Cette lettre intervient après celle envoyé aux Nations Unies, le 12 juillet, par 37 pays, la Russie, l’Arabie saoudite, le Qatar, la Corée du Nord, l’Algérie, le Nigeria, les Philippines et la Syrie.

Les cosignataires «félicitent la Chine pour ses remarquables réalisations en matière de droits humains». Ils «prennent note que le terrorisme, le séparatisme et l’extrémisme religieux ont causé d’énormes dommages à tous les groupes ethniques du Xinjiang».

Hua Chunying a expliqué lors d’un point presse régulier que «les 24 pays critiquant la Chine sont des pays développés de l’Occident, dont la population totale ne dépasse pas 600 millions d’habitants».

«Il n’y a pas de pays musulmans ou de pays en développement [critiquant la Chine]. Les pays qui soutiennent la Chine se trouvent dans des continents tels que l’Asie, l’Afrique, l’Amérique latine et l’Europe, représentant près de deux milliards d’habitants», a noté cette dernière.

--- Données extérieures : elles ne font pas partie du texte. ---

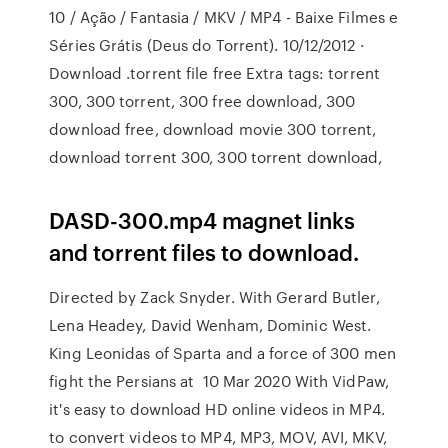
10 / Ação / Fantasia / MKV / MP4 - Baixe Filmes e
Séries Grátis (Deus do Torrent). 10/12/2012 ·
Download .torrent file free Extra tags: torrent
300, 300 torrent, 300 free download, 300
download free, download movie 300 torrent,
download torrent 300, 300 torrent download,
DASD-300.mp4 magnet links
and torrent files to download.
Directed by Zack Snyder. With Gerard Butler,
Lena Headey, David Wenham, Dominic West.
King Leonidas of Sparta and a force of 300 men
fight the Persians at 10 Mar 2020 With VidPaw,
it's easy to download HD online videos in MP4.
to convert videos to MP4, MP3, MOV, AVI, MKV,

Elle a ajouté que les 24 pays critiquant la Chine sont également victimes du terrorisme et de l’extrémisme, qualifiant les efforts de lutte contre le terrorisme et de déradicalisation de «problèmes mondiaux».

«Ces trois dernières années, aucun attentat terroriste n’a eu lieu au Xinjiang», a-t-elle affirmé à la presse. «Les mesures prises par le gouvernement ont été très efficaces», a assuré Hua Chunying, ajoutant que la Chine souhaitait que le «personnel compétent» de ces 24 pays tire parti de l’expérience du Xinjiang en matière de lutte contre le terrorisme.

Les autorités chinoises sont très actives au Xinjiang, de nombreuses mesures ont été mises en place, dont l’ouverture de « centres d’enseignement et de formation professionnels, afin de prévenir et de combattre le terrorisme et l’extrémisme ».

Ces centres font l’objet d’une vive indignation de la part de la communauté internationale occidentale, qui dénonce ces « camps de détention », visant à siniser la population Ouïghoure.

De plus, Beijing a publié cette année deux livres blancs sur les problèmes du Xinjiang, intitulés «Lutte contre le terrorisme et l’extrémisme et protection des droits de l’homme dans le Xinjiang» et «Questions historiques concernant le Xinjiang».